Q&A: The advantage of tax-free gifts for your children

March 6, 2009

A colleague told me I can give a certain amount of money, tax-free, to my kids each year. Is that true? Will it lower my taxes?

Q: A colleague told me I can give a certain amount of money, tax-free, to my kids each year. Is that true? Will it lower my taxes?

A: The annual federal gift tax exclusion allows you to give $13,000 in 2009 (up from $12,000 in 2008) per recipient to an unlimited number of recipients-including children-without incurring the federal gift tax. This exclusion allows you to distribute your property tax-free and potentially put your estate into a lower tax bracket. The exclusion applies only to gifts of a present interest in property. For example, giving your daughter cash today would qualify, but giving her the right to have your house in three years would not. If you're married, gift-splitting can double the annual gift tax exclusion: You and your spouse can each give $13,000 to a child. To qualify, both you and your spouse must be U.S. citizens making the gift jointly. There is no income tax deduction for gifts made, and no income is recognized by the recipient.

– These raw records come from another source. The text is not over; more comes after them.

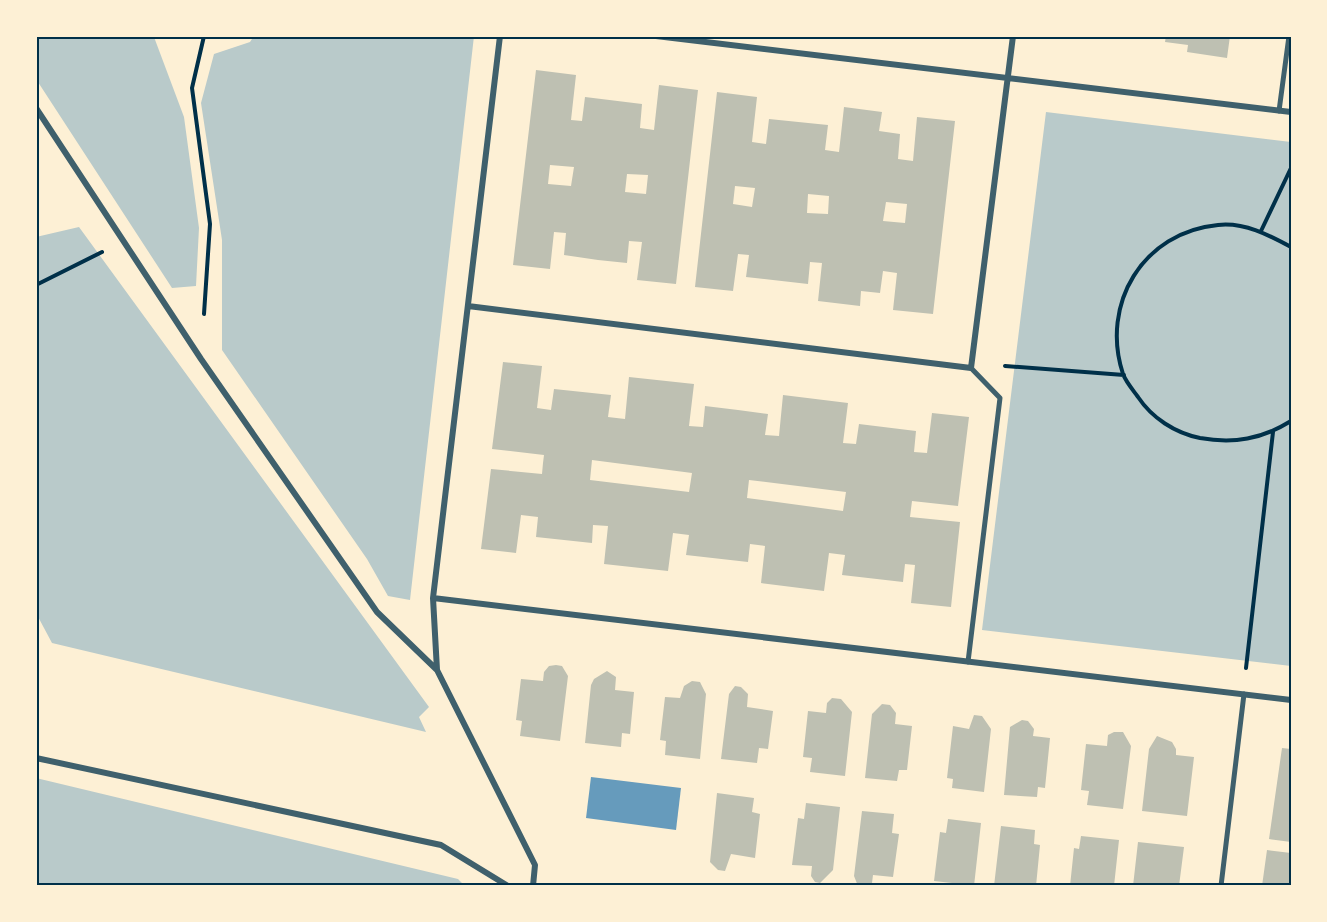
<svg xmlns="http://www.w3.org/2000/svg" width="1327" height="922" font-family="'Nunito Sans',sans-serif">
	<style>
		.green { fill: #b9caca }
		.water { fill: #669bbc }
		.building { fill: #bec0b2; fill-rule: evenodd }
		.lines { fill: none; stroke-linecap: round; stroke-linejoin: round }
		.path { stroke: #003049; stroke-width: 4 }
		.pedestrian { stroke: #3f606c; stroke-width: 5 }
		.minor { stroke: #3f606c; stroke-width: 6 }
		.neatline { fill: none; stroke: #003049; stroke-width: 2 }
	</style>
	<rect width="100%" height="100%" fill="#fdf0d5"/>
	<path class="green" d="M 36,36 L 154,37 L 184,117 L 199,228 L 196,286 L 172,288 L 36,79 Z
		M 254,36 L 474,36 L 410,600 L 388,596 L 367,559 L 222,350 L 222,240 L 201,103 L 214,54 L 250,42 Z
		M 1046,112 L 1291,142 L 1291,666 L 982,630 Z
		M 79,227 L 429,707 L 419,717 L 426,732 L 52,643 L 36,613 L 36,237 Z
		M 36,778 L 458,879 L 465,886 L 36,886 Z"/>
	<path class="water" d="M 591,777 L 681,788 L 676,830 L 586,818 Z"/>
	<path class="building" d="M 1166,36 L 1230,36 L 1227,58 L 1187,52 L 1188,45 L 1165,42 Z
		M 536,70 L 576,75 L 571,120 L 582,121 L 585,97 L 642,104 L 640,128 L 654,130 L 659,85 L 698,90 L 676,284 L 637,280 L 642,242 L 629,241 L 627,263 L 598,260 L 564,255 L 566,233 L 554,232 L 550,269 L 513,265 ZM 550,165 L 574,167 L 571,186 L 548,184 ZM 627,174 L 648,175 L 646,194 L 625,192 Z
		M 717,92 L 757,97 L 752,142 L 766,144 L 769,119 L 818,124 L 828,125 L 825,150 L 839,152 L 844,107 L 882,112 L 879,131 L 900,134 L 898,159 L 913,161 L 917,117 L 955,121 L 933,314 L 893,310 L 897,273 L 883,271 L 880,293 L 861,291 L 860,306 L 818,301 L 822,263 L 810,262 L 808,284 L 746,277 L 749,255 L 738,254 L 733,291 L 695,287 ZM 735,186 L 755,188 L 752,207 L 733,204 ZM 808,194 L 829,196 L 828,214 L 807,213 ZM 886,202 L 907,204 L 905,223 L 883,221 Z
		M 503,362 L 542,366 L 537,408 L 551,410 L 554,389 L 611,395 L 608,417 L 625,419 L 629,377 L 694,384 L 689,426 L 703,427 L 705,406 L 738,410 L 768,414 L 765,435 L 779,436 L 783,395 L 848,403 L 843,443 L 856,444 L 859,424 L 916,431 L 914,452 L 927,453 L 932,413 L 969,417 L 958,506 L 912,501 L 910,517 L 960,522 L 951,607 L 911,603 L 915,565 L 905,564 L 903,582 L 842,575 L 845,555 L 829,553 L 824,591 L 761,583 L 765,546 L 750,544 L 748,562 L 686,555 L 689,535 L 673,533 L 668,571 L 604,564 L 608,526 L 593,525 L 592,543 L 536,537 L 538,517 L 521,515 L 516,553 L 481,549 L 491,469 L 542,474 L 543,463 L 544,455 L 492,449 ZM 592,460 L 692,473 L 689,492 L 590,480 ZM 749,480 L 846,492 L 843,511 L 747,498 Z
		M 556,665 L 562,666 L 568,676 L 560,741 L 520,736 L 522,721 L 516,720 L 521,679 L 543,681 L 544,672 L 549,666 Z
		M 607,671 L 616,677 L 615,690 L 634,692 L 630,734 L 622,733 L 621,747 L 585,743 L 591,685 L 594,679 Z
		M 692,681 L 700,682 L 706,694 L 700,759 L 665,755 L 666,741 L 660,740 L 665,697 L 680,698 L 684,686 Z
		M 735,686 L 741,687 L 748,694 L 747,707 L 773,711 L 768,749 L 759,748 L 757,763 L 721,759 L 729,694 Z
		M 832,698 L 841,699 L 852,712 L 845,776 L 810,772 L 812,758 L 803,757 L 808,711 L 826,713 L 827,703 Z
		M 882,704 L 890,705 L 896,713 L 895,724 L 912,726 L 907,770 L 899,770 L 897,781 L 865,778 L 872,714 Z
		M 974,715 L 982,716 L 991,729 L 984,792 L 952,788 L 953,779 L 947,778 L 953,726 L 969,729 Z
		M 1022,720 L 1028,721 L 1034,729 L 1033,736 L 1050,738 L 1045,788 L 1038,787 L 1037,797 L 1004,795 L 1010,727 Z
		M 1114,732 L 1123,732 L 1131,746 L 1123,809 L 1087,805 L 1089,791 L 1081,790 L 1086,744 L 1107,746 L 1108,735 Z
		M 1157,736 L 1172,742 L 1176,749 L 1176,755 L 1194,757 L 1187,816 L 1142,811 L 1149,749 Z
		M 1282,748 L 1291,749 L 1291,842 L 1269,839 Z
		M 717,793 L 754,798 L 752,812 L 760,814 L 755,858 L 731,854 L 725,871 L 718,870 L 710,862 Z
		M 806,803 L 840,807 L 833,870 L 820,883 L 815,882 L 811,876 L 812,866 L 792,865 L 798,818 L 804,819 Z
		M 862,811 L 894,814 L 892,833 L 899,834 L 893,877 L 873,875 L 872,883 L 868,886 L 858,886 L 854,876 Z
		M 948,819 L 981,823 L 974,886 L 952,886 L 952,883 L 934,881 L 940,832 L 946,833 Z
		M 1001,826 L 1035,830 L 1034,844 L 1040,845 L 1036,886 L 994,886 Z
		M 1081,836 L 1119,840 L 1114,886 L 1070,886 L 1074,848 L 1079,849 Z
		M 1138,842 L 1184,847 L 1179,886 L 1133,886 Z
		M 1267,850 L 1291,853 L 1291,886 L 1262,886 Z"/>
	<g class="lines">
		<path class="path" d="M 1261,231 L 1291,168
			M 1291,247 C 1269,235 1244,222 1218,225 C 1143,232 1100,304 1123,374 C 1126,382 1133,390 1138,397 C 1152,418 1175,433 1200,438 C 1234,444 1262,439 1291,421
			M 36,285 L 102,252
			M 204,314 L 210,224 L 192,88 L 204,36
			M 1005,366 L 1124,375
			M 1246,668 L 1273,432"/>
		<path class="pedestrian" d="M 1279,111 L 1289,36
			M 968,662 L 1000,398 L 971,368
			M 1221,886 L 1244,694"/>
		<path class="minor" d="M 500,36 L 433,598 L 437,670 L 535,865 L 533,886
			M 656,36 L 1291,112
			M 36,108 L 201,359 L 377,612 L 437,670
			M 468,306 L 971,368 L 1013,36
			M 433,598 L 1291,700
			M 36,758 L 441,845 L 508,886"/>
	</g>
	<rect width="1327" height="922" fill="none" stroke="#fdf0d5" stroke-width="75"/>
	<rect x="38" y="38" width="1252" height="846" class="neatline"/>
</svg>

Because the income tax rate schedules are graduated, your total family federal and state income tax burden may be reduced if income-producing assets are distributed among several family members, rather than being held in your hands only. A word of caution: Your potential federal income tax savings from transferring income-producing property to your children may be reduced by the so-called "kiddie" tax. For 2009 taxpayers, unearned income (like interest and dividends) above $1,900 may be taxed at the parents' income tax rate. The "kiddie" tax rules apply to those under age 18, those age 18 whose earned income doesn't exceed one-half of their support, and those ages 19 to 23 who are full-time students and whose earned income doesn't exceed one-half of their support.